Exercise directions:
Rewrite the material from the line that contains "Artículo siguiente" through the line that contains "Доставляем блоки", substituting "baloncesto" for "básquetbol" and leaving everything else unchanged.

━━━━━ Exercise data

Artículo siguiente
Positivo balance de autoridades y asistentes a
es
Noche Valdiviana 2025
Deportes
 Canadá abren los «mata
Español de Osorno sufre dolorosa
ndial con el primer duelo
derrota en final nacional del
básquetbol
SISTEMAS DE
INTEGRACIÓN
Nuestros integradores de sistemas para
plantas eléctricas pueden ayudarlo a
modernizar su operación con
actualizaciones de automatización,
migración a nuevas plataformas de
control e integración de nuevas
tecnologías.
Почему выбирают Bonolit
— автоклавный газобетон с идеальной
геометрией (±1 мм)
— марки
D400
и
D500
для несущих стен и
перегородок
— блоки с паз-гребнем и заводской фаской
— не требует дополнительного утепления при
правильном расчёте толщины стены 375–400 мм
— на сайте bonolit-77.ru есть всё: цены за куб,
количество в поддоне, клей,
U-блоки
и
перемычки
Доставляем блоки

━━━━━━━━━━
━━━━━ Exercise data

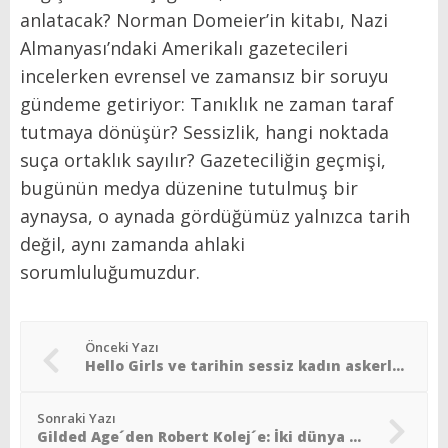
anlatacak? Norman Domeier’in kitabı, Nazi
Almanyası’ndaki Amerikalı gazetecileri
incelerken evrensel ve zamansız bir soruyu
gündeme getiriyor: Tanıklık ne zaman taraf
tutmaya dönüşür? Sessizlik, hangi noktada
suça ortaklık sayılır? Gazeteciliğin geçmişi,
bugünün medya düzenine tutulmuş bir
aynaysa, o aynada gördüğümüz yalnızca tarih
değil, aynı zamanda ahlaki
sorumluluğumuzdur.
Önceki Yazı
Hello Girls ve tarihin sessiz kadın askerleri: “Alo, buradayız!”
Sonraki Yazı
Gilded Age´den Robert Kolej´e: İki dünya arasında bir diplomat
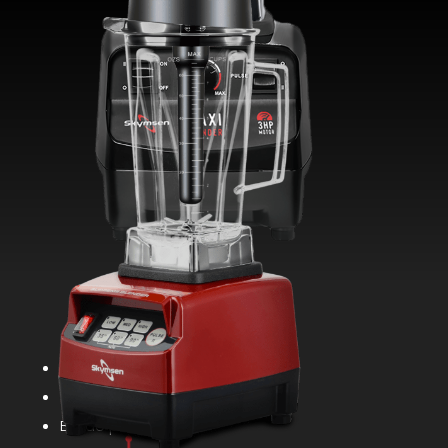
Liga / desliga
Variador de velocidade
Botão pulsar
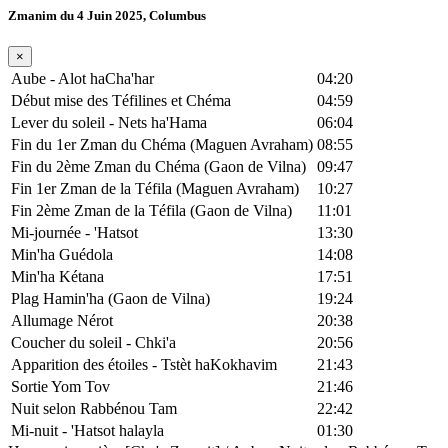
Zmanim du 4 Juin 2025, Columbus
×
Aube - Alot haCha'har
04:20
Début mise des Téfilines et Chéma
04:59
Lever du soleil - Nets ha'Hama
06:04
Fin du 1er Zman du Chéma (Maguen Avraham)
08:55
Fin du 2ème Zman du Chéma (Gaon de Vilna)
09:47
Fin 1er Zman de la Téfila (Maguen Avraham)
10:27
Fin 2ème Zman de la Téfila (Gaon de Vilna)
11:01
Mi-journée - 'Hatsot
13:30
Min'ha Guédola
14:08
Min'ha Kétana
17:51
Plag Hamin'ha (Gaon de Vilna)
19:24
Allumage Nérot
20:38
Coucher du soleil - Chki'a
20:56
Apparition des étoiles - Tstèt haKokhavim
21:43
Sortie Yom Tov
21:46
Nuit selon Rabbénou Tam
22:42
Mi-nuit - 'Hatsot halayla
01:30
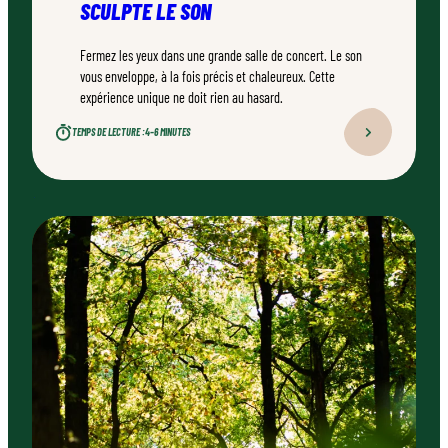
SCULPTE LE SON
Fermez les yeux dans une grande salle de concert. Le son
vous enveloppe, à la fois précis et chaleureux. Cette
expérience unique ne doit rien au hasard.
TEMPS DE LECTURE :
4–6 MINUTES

━━━━━━━━━━
━━━━━ Exercise data

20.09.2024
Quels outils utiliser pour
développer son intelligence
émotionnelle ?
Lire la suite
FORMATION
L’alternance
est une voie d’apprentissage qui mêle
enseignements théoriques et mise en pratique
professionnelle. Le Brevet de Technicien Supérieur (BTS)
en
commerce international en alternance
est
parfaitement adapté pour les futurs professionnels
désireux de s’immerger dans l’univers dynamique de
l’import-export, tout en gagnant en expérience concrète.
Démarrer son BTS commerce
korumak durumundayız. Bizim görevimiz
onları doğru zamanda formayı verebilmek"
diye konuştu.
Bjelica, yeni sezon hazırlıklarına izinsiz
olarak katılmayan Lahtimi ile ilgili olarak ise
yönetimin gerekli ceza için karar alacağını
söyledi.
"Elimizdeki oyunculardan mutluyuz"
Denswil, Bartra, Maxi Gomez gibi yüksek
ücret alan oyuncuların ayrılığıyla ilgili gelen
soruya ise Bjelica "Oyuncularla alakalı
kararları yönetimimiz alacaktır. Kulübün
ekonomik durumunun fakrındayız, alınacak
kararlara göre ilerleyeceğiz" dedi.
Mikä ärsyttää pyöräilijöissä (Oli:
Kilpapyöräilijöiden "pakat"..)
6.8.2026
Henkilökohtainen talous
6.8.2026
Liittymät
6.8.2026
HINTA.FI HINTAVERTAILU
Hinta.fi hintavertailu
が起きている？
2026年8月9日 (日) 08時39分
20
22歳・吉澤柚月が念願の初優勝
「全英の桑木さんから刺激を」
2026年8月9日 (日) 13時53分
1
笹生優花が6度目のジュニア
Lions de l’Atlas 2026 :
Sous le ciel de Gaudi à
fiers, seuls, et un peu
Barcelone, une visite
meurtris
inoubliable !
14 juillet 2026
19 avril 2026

━━━━━━━━━━

Answer section:
Artículo siguiente
Positivo balance de autoridades y asistentes a
es
Noche Valdiviana 2025
Deportes
 Canadá abren los «mata
Español de Osorno sufre dolorosa
ndial con el primer duelo
derrota en final nacional del
baloncesto
SISTEMAS DE
INTEGRACIÓN
Nuestros integradores de sistemas para
plantas eléctricas pueden ayudarlo a
modernizar su operación con
actualizaciones de automatización,
migración a nuevas plataformas de
control e integración de nuevas
tecnologías.
Почему выбирают Bonolit
— автоклавный газобетон с идеальной
геометрией (±1 мм)
— марки
D400
и
D500
для несущих стен и
перегородок
— блоки с паз-гребнем и заводской фаской
— не требует дополнительного утепления при
правильном расчёте толщины стены 375–400 мм
— на сайте bonolit-77.ru есть всё: цены за куб,
количество в поддоне, клей,
U-блоки
и
перемычки
Доставляем блоки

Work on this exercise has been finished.